Ces relations ne sont ni plus belles ni plus profondes ou "sérieuses" (quel drame tout de même d'utiliser le même vocable pour désigner la vie affective et les impératifs fiscaux...), elles sont principalement plus encombrantes. On aime, on ne sait pas quoi en faire, et rien n'allège jamais le poids du sentiment éprouvé. La crise de folie érotique, plaisante le plus souvent, prend alors la forme d'une vilaine crise de foie.
Ces relations-là ont pour particularité de ne jamais bien se dérouler. Ce qui est assez logique si l'on considère comme l'auteur de ces lignes que l'affectif bien vécu entre adultes raisonnables éclaire et enjolive l'existence au lieu de la plomber. Auquel cas, il peut accompagner nos autres pensées ou activités, en leur donnant une jolie coloration bleu ciel - mais il ne s'y superpose pas comme un vilain pâté. L'amour serein sait se faire oublier ; la fixette amoureuse, nourrie par le manque, l'insatisfaction, le doute et la peur, oblitère tout ce qui n'est pas elle.
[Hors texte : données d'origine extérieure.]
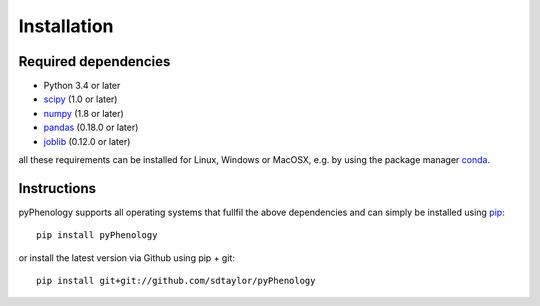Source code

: 

Installation
============

Required dependencies
---------------------

- Python 3.4 or later
- `scipy <https://www.scipy.org/scipylib/index.html>`__ (1.0 or later)
- `numpy <http://www.numpy.org/>`__ (1.8 or later)
- `pandas <http://pandas.pydata.org/>`__ (0.18.0 or later)
- `joblib <https://joblib.readthedocs.io/>`__ (0.12.0 or later)

all these requirements can be installed for Linux, Windows or MacOSX, e.g. by using the package manager `conda <https://conda.io/miniconda.html>`__.


Instructions
------------
pyPhenology supports all operating systems that fullfil the above dependencies and can simply be installed using `pip <https://pip.pypa.io/en/stable/>`__::

    pip install pyPhenology

or install the latest version via Github using pip + git::

    pip install git+git://github.com/sdtaylor/pyPhenology
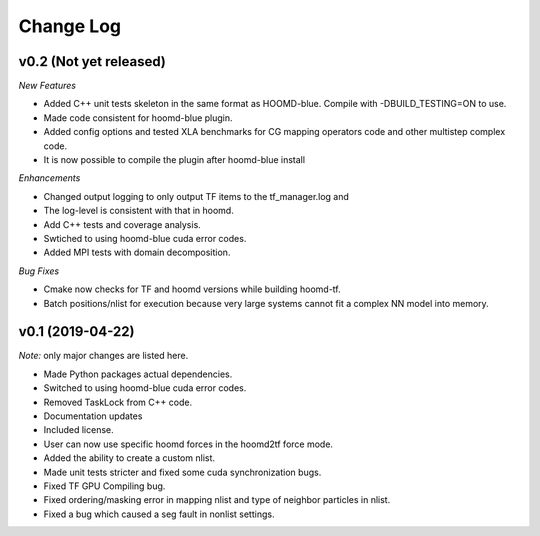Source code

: Change Log
==========

v0.2 (Not yet released)
-----------------------

*New Features*

- Added C++ unit tests skeleton in the same format as HOOMD-blue. Compile with -DBUILD_TESTING=ON to use.
- Made code consistent for hoomd-blue plugin.
- Added config options and tested XLA benchmarks for CG mapping operators code and other multistep complex code.
- It is now possible to compile the plugin after hoomd-blue install

*Enhancements*

- Changed output logging to only output TF items to the tf_manager.log and
- The log-level is consistent with that in hoomd.
- Add C++ tests and coverage analysis.
- Swtiched to using hoomd-blue cuda error codes.
- Added MPI tests with domain decomposition.

*Bug Fixes*

- Cmake now checks for TF and hoomd versions while building hoomd-tf.
- Batch positions/nlist for execution because very large systems cannot fit a complex NN model into memory.

v0.1 (2019-04-22)
-----------------

*Note:* only major changes are listed here.

- Made Python packages actual dependencies.
- Switched to using hoomd-blue cuda error codes.
- Removed TaskLock from C++ code.
- Documentation updates
- Included license.
- User can now use specific hoomd forces in the hoomd2tf force mode.
- Added the ability to create a custom nlist.
- Made unit tests stricter and fixed some cuda synchronization bugs.
- Fixed TF GPU Compiling bug.
- Fixed ordering/masking error in mapping nlist and type of neighbor particles in nlist.
- Fixed a bug which caused a seg fault in nonlist settings.
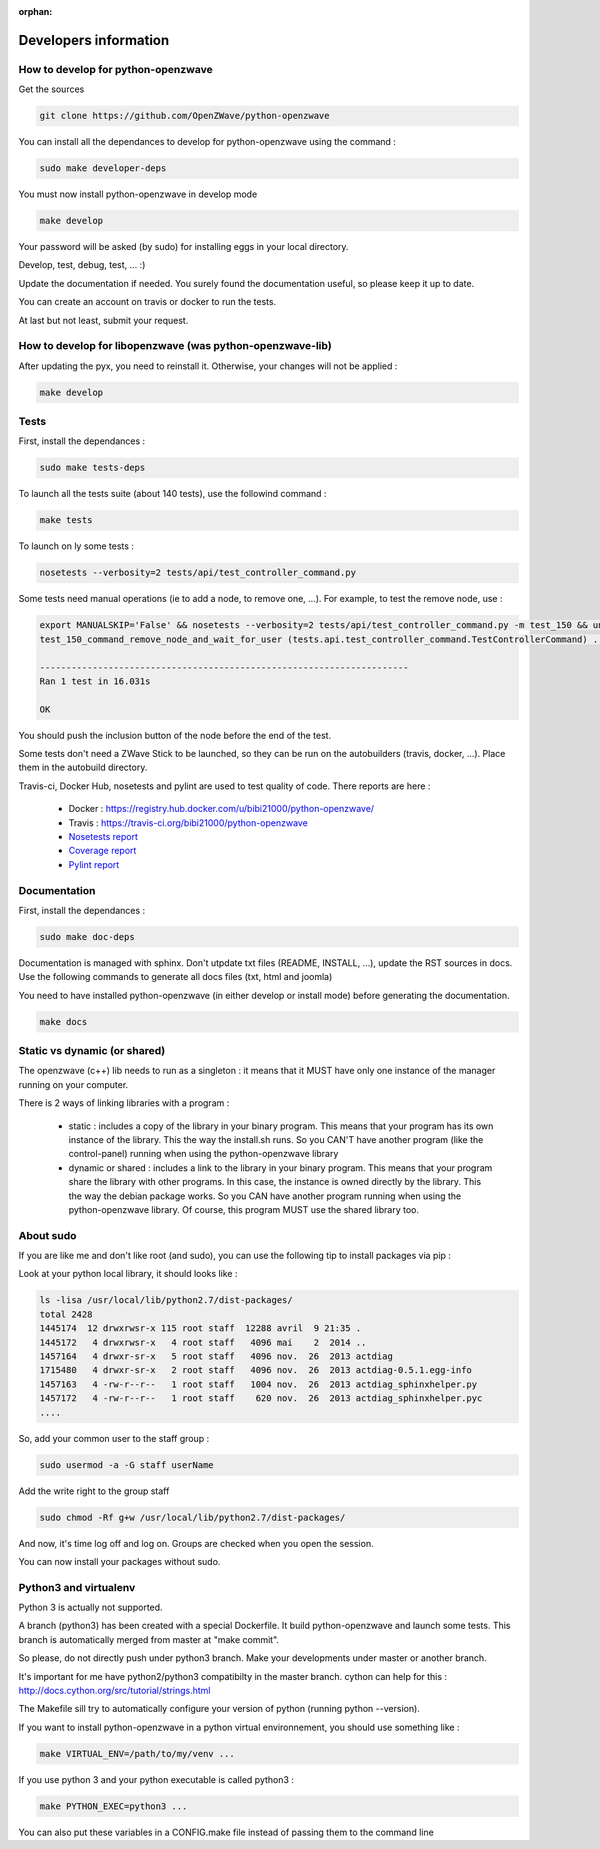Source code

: :orphan:

======================
Developers information
======================

How to develop for python-openzwave
===================================

Get the sources

.. code-block:: bash

    git clone https://github.com/OpenZWave/python-openzwave

You can install all the dependances to develop for python-openzwave using the command :

.. code-block:: bash

    sudo make developer-deps

You must now install python-openzwave in develop mode

.. code-block:: bash

    make develop

Your password will be asked (by sudo) for installing eggs in your local directory.

Develop, test, debug, test, ... :)

Update the documentation if needed. You surely found the documentation useful, so please keep it up to date.

You can create an account on travis or docker to run the tests.

At last but not least, submit your request.

How to develop for libopenzwave (was python-openzwave-lib)
==========================================================
After updating the pyx, you need to reinstall it. Otherwise, your changes will not be applied :

.. code-block:: bash

    make develop

Tests
=====

First, install the dependances :

.. code-block:: bash

    sudo make tests-deps

To launch all the tests suite (about 140 tests), use the followind command :

.. code-block:: bash

    make tests

To launch on ly some tests :

.. code-block:: bash

    nosetests --verbosity=2 tests/api/test_controller_command.py

Some tests need manual operations (ie to add a node, to remove one, ...). For example, to test the remove node, use :

.. code-block:: bash

    export MANUALSKIP='False' && nosetests --verbosity=2 tests/api/test_controller_command.py -m test_150 && unset MANUALSKIP
    test_150_command_remove_node_and_wait_for_user (tests.api.test_controller_command.TestControllerCommand) ... ok

    ----------------------------------------------------------------------
    Ran 1 test in 16.031s

    OK

You should push the inclusion button of the node before the end of the test.

Some tests don't need a ZWave Stick to be launched, so they can be run on the autobuilders (travis, docker, ...). Place them in the autobuild directory.

Travis-ci, Docker Hub, nosetests and pylint are used to test quality of code. There reports are here :

 - Docker : https://registry.hub.docker.com/u/bibi21000/python-openzwave/
 - Travis : https://travis-ci.org/bibi21000/python-openzwave
 - `Nosetests report <file:../nosetests/nosetests.html>`_
 - `Coverage report <file:../coverage/index.html>`_
 - `Pylint report <file:../pylint/report.html>`_

Documentation
=============

First, install the dependances :

.. code-block:: bash

    sudo make doc-deps

Documentation is managed with sphinx.
Don't utpdate txt files (README, INSTALL, ...), update the RST sources in docs.
Use the following commands to generate all docs files (txt, html and joomla)

You need to have installed python-openzwave (in either develop or install mode) before generating the documentation.

.. code-block:: bash

    make docs

Static vs dynamic (or shared)
=============================
The openzwave (c++) lib needs to run as a singleton : it means that it MUST have only one instance of the manager running on your computer.

There is 2 ways of linking libraries with a program :

    * static : includes a copy of the library in your binary program.
      This means that your program has its own instance of the library.
      This the way the install.sh runs.
      So you CAN'T have another program (like the control-panel) running when using the python-openzwave library

    * dynamic or shared : includes a link to the library in your binary program.
      This means that your program share the library with other programs.
      In this case, the instance is owned directly by the library.
      This the way the debian package works. So you CAN have another program running when using the python-openzwave library.
      Of course, this program MUST use the shared library too.

About sudo
==========
If you are like me and don't like root (and sudo), you can use the following tip to install packages via pip :

Look at your python local library, it should looks like :

.. code-block:: bash

  ls -lisa /usr/local/lib/python2.7/dist-packages/
  total 2428
  1445174  12 drwxrwsr-x 115 root staff  12288 avril  9 21:35 .
  1445172   4 drwxrwsr-x   4 root staff   4096 mai    2  2014 ..
  1457164   4 drwxr-sr-x   5 root staff   4096 nov.  26  2013 actdiag
  1715480   4 drwxr-sr-x   2 root staff   4096 nov.  26  2013 actdiag-0.5.1.egg-info
  1457163   4 -rw-r--r--   1 root staff   1004 nov.  26  2013 actdiag_sphinxhelper.py
  1457172   4 -rw-r--r--   1 root staff    620 nov.  26  2013 actdiag_sphinxhelper.pyc
  ....

So, add your common user to the staff group :

.. code-block:: bash

  sudo usermod -a -G staff userName

Add the write right to the group staff

.. code-block:: bash

  sudo chmod -Rf g+w /usr/local/lib/python2.7/dist-packages/

And now, it's time log off and log on. Groups are checked when you open the session.

You can now install your packages without sudo.

Python3 and virtualenv
======================
Python 3 is actually not supported.

A branch (python3) has been created with a special Dockerfile. It build python-openzwave and launch some tests.
This branch is automatically merged from master at "make commit".

So please, do not directly push under python3 branch. Make your developments under master or another branch.

It's important for me have python2/python3 compatibilty in the master branch.
cython can help for this : http://docs.cython.org/src/tutorial/strings.html

The Makefile sill try to automatically configure your version of python (running python --version).

If you want to install python-openzwave in a python virtual environnement, you should use something like :

.. code-block:: bash

    make VIRTUAL_ENV=/path/to/my/venv ...

If you use python 3 and your python executable is called python3 :

.. code-block:: bash

    make PYTHON_EXEC=python3 ...

You can also put these variables in a CONFIG.make file instead of passing them to the command line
Elle s'accroche comme le ténia, elle absorbe, elle contamine de son fiel les idées les plus enthousiasmantes, les projets les plus honorables.
Aucun remède à cet état. La victime de la fixette ne peut que ronger son frein, le temps seul saura affaiblir le parasite - jusqu'à ce qu'il ne soit plus, un jour, qu'un bien mauvais souvenir.